O Estado do Alabama -EUA proíbe mulheres trans de participarem de esportes universitários femininos

O Alabama proíbe mulheres trans de participarem de esportes universitários femininos.

A governadora do Alabama, Kay Ivey, assinou uma legislação na terça-feira que proíbe mulheres transgênero de participar de times esportivos femininos na faculdade.

A governadora republicana do Alabama, Kay Ivey, discursa em Woodstock, Alabama, em 15 de março de 2022. (REUTERS/Elijah Nouvelage)

O estado já havia proibido atletas transgêneros de participarem de esportes juvenis femininos do jardim de infância à 12ª série.

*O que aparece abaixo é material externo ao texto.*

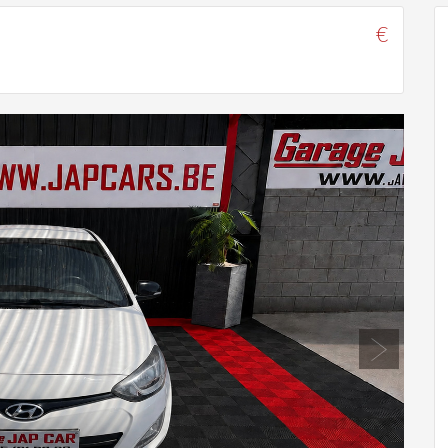
€
Next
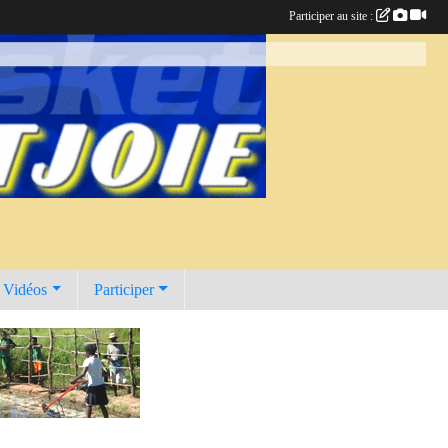
Participer au site :
t Vidéos
Participer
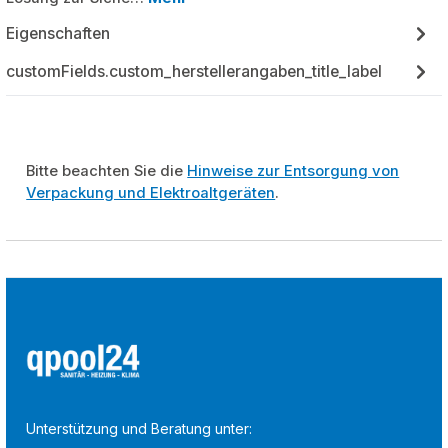
Eigenschaften
customFields.custom_herstellerangaben_title_label
Bitte beachten Sie die
Hinweise zur Entsorgung von
Verpackung und Elektroaltgeräten
.
Unterstützung und Beratung unter:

Segundo a lei, os alunos são proibidos de jogar com uma identidade de gênero diferente, mesmo depois de passarem por tratamento hormonal.

“Olha, se você é um homem biológico, não vai competir em esportes femininos e femininos no Alabama. É uma questão de justiça pura e simples”, disse Ivey em um comunicado.

O movimento pela regulamentação das faculdades começou em abril , quando a legislação avançou no meio do mês.

A proibição do K-12 foi implementada em 2021.

“Forçar as mulheres a competir contra homens biológicos reverteria décadas de progresso que as mulheres fizeram para oportunidades iguais no atletismo”, disse a deputada republicana Susan DuBose, patrocinadora do projeto, ao comitê no mês passado. Dubose disse que “nenhuma quantidade de terapia hormonal pode desfazer todas essas vantagens” de nascer homem.

O projeto de lei diz que meninas biológicas não seriam autorizadas a participar de esportes masculinos e masculinos.

A proibição atraiu críticas de membros e apoiadores da comunidade LGBTQ+.

Carmarion D. Anderson-Harvey, diretora estadual do Alabama da Human Rights Campaign, um grupo de defesa das pessoas LGBTQ+, disse que a legislação faz parte de um “ataque sistemático contra as pessoas LGBTQ+” no Alabama e em outros lugares.

“Em apenas dois anos, ela e os legisladores extremistas do Alabama aprovaram quatro projetos de lei anti-LGBTQ+. a comunidade LGBTQ+ como um todo”, disse Anderson-Harvey.

Vinte outros estados têm restrições à participação de meninas e mulheres trans em esportes femininos.

A Associated Press contribuiu para este relatório.